[INFORMATION SUPPLIED]

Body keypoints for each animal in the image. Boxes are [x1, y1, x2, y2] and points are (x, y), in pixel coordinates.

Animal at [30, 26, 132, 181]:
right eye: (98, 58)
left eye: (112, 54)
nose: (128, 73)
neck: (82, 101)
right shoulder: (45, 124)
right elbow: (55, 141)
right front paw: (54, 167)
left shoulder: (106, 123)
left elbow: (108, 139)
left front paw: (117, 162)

[/INFORMATION SUPPLIED]
[INFORMATION SUPPLIED]

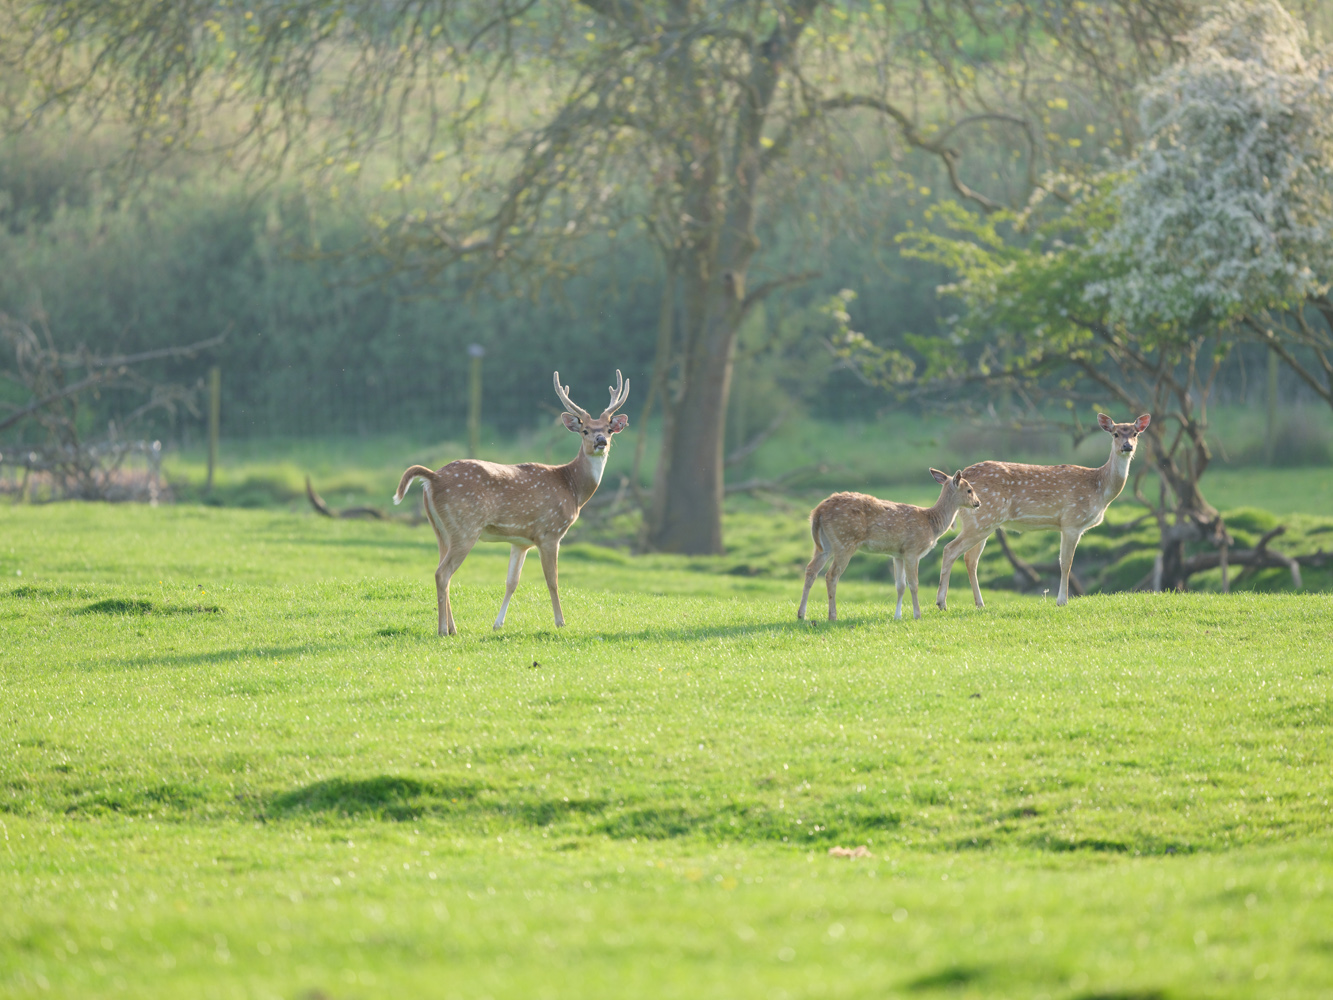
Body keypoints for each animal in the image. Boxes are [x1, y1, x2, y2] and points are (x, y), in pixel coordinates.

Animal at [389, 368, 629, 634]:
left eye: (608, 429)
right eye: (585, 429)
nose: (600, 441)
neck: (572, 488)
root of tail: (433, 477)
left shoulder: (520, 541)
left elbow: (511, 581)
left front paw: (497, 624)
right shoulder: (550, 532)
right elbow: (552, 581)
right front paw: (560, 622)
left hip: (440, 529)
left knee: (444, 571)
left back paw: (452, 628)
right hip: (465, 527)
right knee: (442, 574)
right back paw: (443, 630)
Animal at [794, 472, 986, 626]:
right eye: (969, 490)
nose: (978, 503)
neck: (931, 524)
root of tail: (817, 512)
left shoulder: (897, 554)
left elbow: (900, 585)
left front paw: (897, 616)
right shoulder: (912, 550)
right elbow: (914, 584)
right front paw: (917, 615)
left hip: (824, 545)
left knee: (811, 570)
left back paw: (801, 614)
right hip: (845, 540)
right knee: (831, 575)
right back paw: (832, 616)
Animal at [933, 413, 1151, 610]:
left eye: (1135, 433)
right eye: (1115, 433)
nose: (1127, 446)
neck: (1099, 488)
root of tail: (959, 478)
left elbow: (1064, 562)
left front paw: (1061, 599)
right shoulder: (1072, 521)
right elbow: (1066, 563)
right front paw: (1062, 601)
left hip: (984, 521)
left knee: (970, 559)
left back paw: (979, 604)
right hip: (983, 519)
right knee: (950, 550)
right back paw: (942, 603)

[/INFORMATION SUPPLIED]

REQUIREMENT:
The required output is the stretch of entries above from the line containing "right knee: (831, 575)" through the line containing "right front paw: (1062, 601)", reproduced exactly.

WORKED SOLUTION:
right knee: (831, 575)
right back paw: (832, 616)
Animal at [933, 413, 1151, 610]:
left eye: (1135, 433)
right eye: (1115, 433)
nose: (1127, 446)
neck: (1099, 488)
root of tail: (959, 478)
left elbow: (1064, 562)
left front paw: (1061, 599)
right shoulder: (1072, 521)
right elbow: (1066, 563)
right front paw: (1062, 601)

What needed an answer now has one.